Ever since the United States brought atomic energy onto the scene during World War II, the world has been trying to find more efficient ways to generate energy with it. Since then, nuclear power plants have been churning out energy to communities around the world. However, there have been many instances of nuclear energy being incredibly dangerous. Some of the best-known incidents are Three Mile Island, the Chernobyl Disaster, and Fukushima. Those disasters demonstrate how a much safer thorium reactor might change the way we think about nuclear energy.

How Nuclear Reactors Work

A few different experiments are being developed using thorium reactors to test the viability of replacing the current reactors. Understanding why there is a need for these types of reactors requires knowing how current nuclear reactors work.

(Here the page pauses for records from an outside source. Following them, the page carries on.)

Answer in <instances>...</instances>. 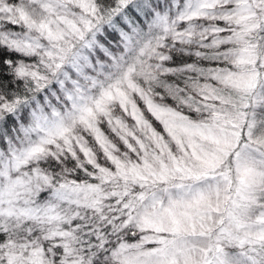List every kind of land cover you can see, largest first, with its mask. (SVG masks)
Returning a JSON list of instances; mask_svg holds the SVG:
<instances>
[{
	"label": "snow or ice",
	"instance_id": "obj_1",
	"mask_svg": "<svg viewBox=\"0 0 264 264\" xmlns=\"http://www.w3.org/2000/svg\"><path fill=\"white\" fill-rule=\"evenodd\" d=\"M0 264H264V0H0Z\"/></svg>",
	"mask_w": 264,
	"mask_h": 264
}]
</instances>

At a very basic level, current reactors convert thermal into electrical energy. Nuclear fuel rods are lowered into a pool where water is heated up, creating a massive amount of steam. This steam is forced through a turbine, spinning the fans and turning the axle in an electric generator. Typically, the reaction is controlled and suppressed and everything is as it should be. But if fuel rods are exposed too greatly, water levels fall too low, or the reactor heat becomes too high, a dangerous chain of unstoppable events occur leading to the disasters we have seen in the past. During these “meltdowns,” the fuel rods continue reacting uncontrolled. This destroys the protective chambers and can explode and/or release large amounts of radiation.

How Thorium Reactors Work

In essence, thorium reactors are a kind of molten salt reactor. The fuel is a molten salt which is pumped from the critical core to a heat exchanger that heats water, converting it to steam, and working the turbine generator much like how current light and heavy water reactors work. The nuclear fuel itself is mixed into a molten salt. This means that the thorium is turned into uranium rather than directly using uranium, pumping fuel without shutdowns, and using a salt coolant to operate at higher temperatures.

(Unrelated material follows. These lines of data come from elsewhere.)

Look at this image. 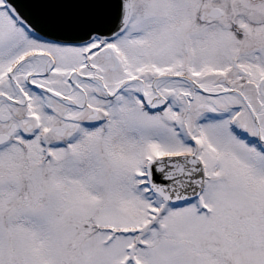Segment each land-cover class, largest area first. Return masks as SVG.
<instances>
[{"label": "snow or ice", "instance_id": "6c2138e0", "mask_svg": "<svg viewBox=\"0 0 264 264\" xmlns=\"http://www.w3.org/2000/svg\"><path fill=\"white\" fill-rule=\"evenodd\" d=\"M0 264H264V0H0Z\"/></svg>", "mask_w": 264, "mask_h": 264}]
</instances>
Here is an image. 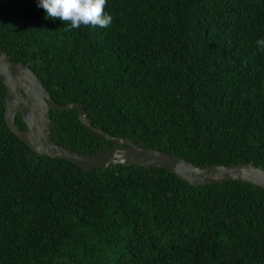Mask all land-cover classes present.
Masks as SVG:
<instances>
[{"label":"trees","instance_id":"trees-1","mask_svg":"<svg viewBox=\"0 0 264 264\" xmlns=\"http://www.w3.org/2000/svg\"><path fill=\"white\" fill-rule=\"evenodd\" d=\"M105 10L109 27L65 31L38 0H0V47L114 137L198 168L264 170V0H107ZM5 94L0 80V264H264L263 188L38 157L9 130ZM50 116L63 147H114L77 109ZM16 123L25 130L20 114Z\"/></svg>","mask_w":264,"mask_h":264},{"label":"water","instance_id":"water-1","mask_svg":"<svg viewBox=\"0 0 264 264\" xmlns=\"http://www.w3.org/2000/svg\"><path fill=\"white\" fill-rule=\"evenodd\" d=\"M0 80L6 87L5 121L9 130L38 157L67 160L85 172L119 165L165 169L190 186L226 184L231 180L251 183L264 189V170L248 162L230 166L198 168L185 159L156 149L141 148L126 137H114L96 128L84 108L76 103L58 104L38 76L23 62L13 61L0 47ZM77 109L80 121L92 132L111 141L114 147L98 154H85L57 144L52 139L51 110ZM22 116V130L16 123Z\"/></svg>","mask_w":264,"mask_h":264},{"label":"clouds","instance_id":"clouds-1","mask_svg":"<svg viewBox=\"0 0 264 264\" xmlns=\"http://www.w3.org/2000/svg\"><path fill=\"white\" fill-rule=\"evenodd\" d=\"M38 7L46 13V18L60 20L65 31L84 27L107 28L113 17L105 9L107 0H38ZM256 45L264 51V38L257 39Z\"/></svg>","mask_w":264,"mask_h":264}]
</instances>
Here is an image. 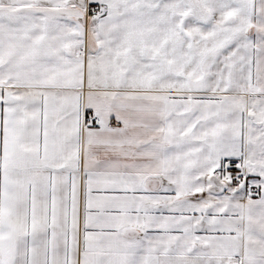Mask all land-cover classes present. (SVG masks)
Segmentation results:
<instances>
[{"label":"snow or ice","instance_id":"6c2138e0","mask_svg":"<svg viewBox=\"0 0 264 264\" xmlns=\"http://www.w3.org/2000/svg\"><path fill=\"white\" fill-rule=\"evenodd\" d=\"M0 264H264V0H0Z\"/></svg>","mask_w":264,"mask_h":264}]
</instances>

These aspects of thorium reactors could make nuclear energy far safer. Rather than attemping to control a reaction, some energy is spent to keep the reaction going. Thorium accepts more neutrons if the salt does overheat, meaning there is less of it firing around that would otherwise cause more chain reactions. It also expands considerably if it overheats, which would push the fuel out of the critical core, stopping the reaction. However, the most important safety improvement is its fail-safe core. The freeze plug at the bottom of the reactor has to be actively cooled. If something goes wrong in the reactor, the plug melts and the fuel drains into a passively cooled sub-critical storage chamber. This keeps the reactor from experiencing a meltdown.

While this kind of reactor design is not without its problems, those problems are far fewer and potentially less severe compared to current day reactors. It will be interesting to keep an eye on how thorium reactors change how we think about nuclear energy in the future.